In terms of historical consequence, the Brexit vote and the American Revolution don’t occupy the same universes, but they are connected by a belief in popular sovereignty and a refusal to be governed by a remote authority with only an attenuated mechanism — if that — for representation.
In Brexit, the British people decided that their Parliament should trump the governing machinery of the EU, and in our Revolution we decided that our Colonial assemblies should trump the governing machinery of the British Empire. Both acts exhibited a punctiliousness about government by consent that struck critics as unreasonable and even dangerous.
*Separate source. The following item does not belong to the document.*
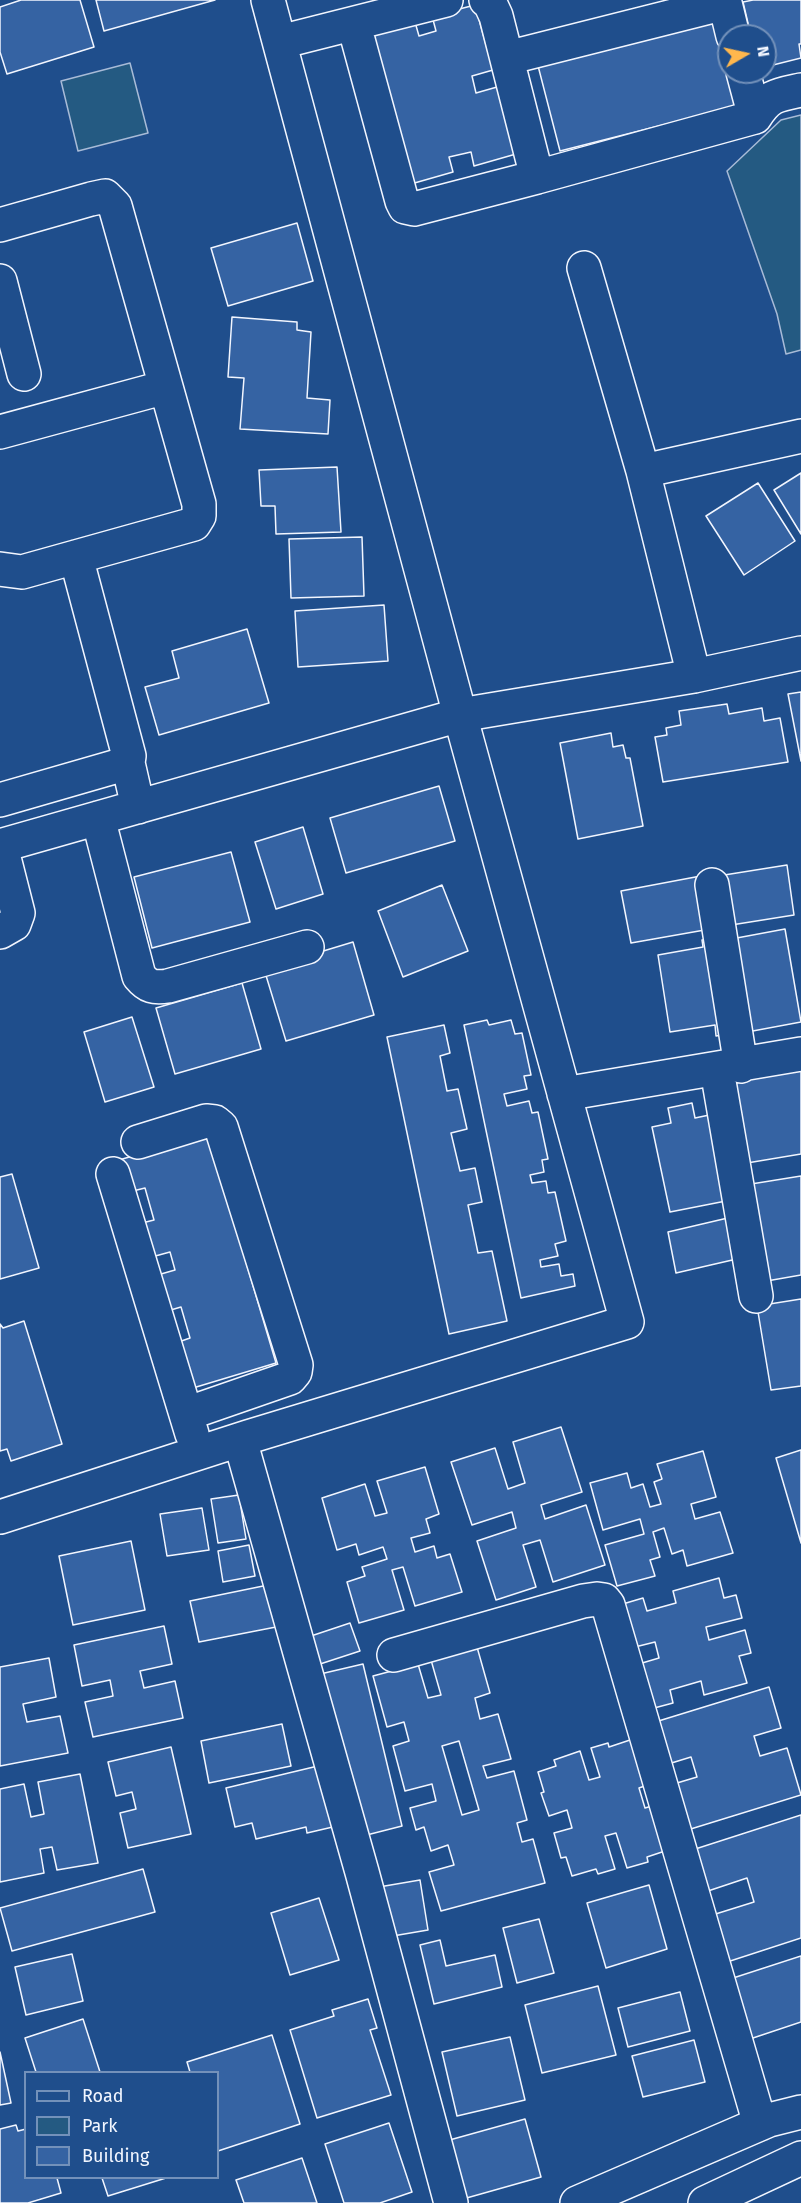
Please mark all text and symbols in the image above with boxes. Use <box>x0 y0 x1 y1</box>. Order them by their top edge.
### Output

The Revolution fed off popular passions that shocked and embarrassed some Colonial elites who were more cautious about separating from Britain, in an echo of the elite reaction to Brexit. John Adams pushed back against the “sneers and snubbs” directed at “the multitude, the million, the populace, the vulgar, the mob, the herd and the rabble, as the great always delight to call them.” (I’m in the debt of the magisterial new book “Toward Democracy,” for this and other quotes.)
If the pro-Brexit forces seem overly touchy about British sovereignty, consider the sensitivity of the architects of the American Revolution. They believed that if government merely has the leeway to rule arbitrarily, it is already tyrannical. It is necessary, Adams warned, to “nip the shoots of arbitrary power in the bud.”
The Founders sought to protect the bedrock principle that the people, again the words of Adams, are “the Source of all Authority and Original of all Power.” Alexander Hamilton wrote that “the only distinction between slavery and freedom” is whether man is governed either “by the will of another,” or “by the laws to which he has given his consent.”
By this standard, the case against the British Parliament was highly intuitive: Members of Parliament didn’t live in the Colonies, and the colonists didn’t elect them. If the arguments were often complex — could Parliament impose “external” taxes, but not “internal” ones? — the crux of the matter wasn’t. Benjamin Franklin wrote as early as 1768 that either “parliament has the right to make all laws for us,” or “it has the power to make no laws for us.”
When it came, the American Revolution was a very British affair. Its supporters cited British writers like John Locke and Algernon Sidney; long-standing liberties under the informal British constitution; and their own rights as Englishmen. “Perhaps there was never a people,” Samuel Adams wrote, “who discovered themselves more strongly attached to their natural and constitutional rights and liberties than the British Colonists on this American Continent.”
History didn’t come full circle, but it did look over its shoulder when a leading advocate of Brexit, the Tory politician Michael Gove, cited the American Revolution as inspiration for Britain’s separation from the EU.
Of course, the circumstances are vastly different. The EU didn’t suspend the British Parliament. It isn’t sending a fearsome fleet across the Channel to crush all resistance and to hunt down Nigel Farage, leader of the U.K. Independence Party, and have him hanged (although some EU officials might harbor this fantasy). Britain obviously didn’t become a newly independent nation upon the passage of Brexit.
But the Brexit vote is a reminder that the threat to self-government never truly abates; it just takes different (and more or less benign or noxious) forms. This is why self-government always needs to be jealously and zealously guarded — something our forefathers understood and acted upon.
Levi Preston, a captain at the Battle of Concord, explained decades later why he had fought: “What we meant in going for those redcoats was this: We had always governed ourselves, and we always meant to. They didn’t mean we should.” It’s a sentiment as relevant now as it was more than 200 years ago — and will always remain so as long as men yearn to be free.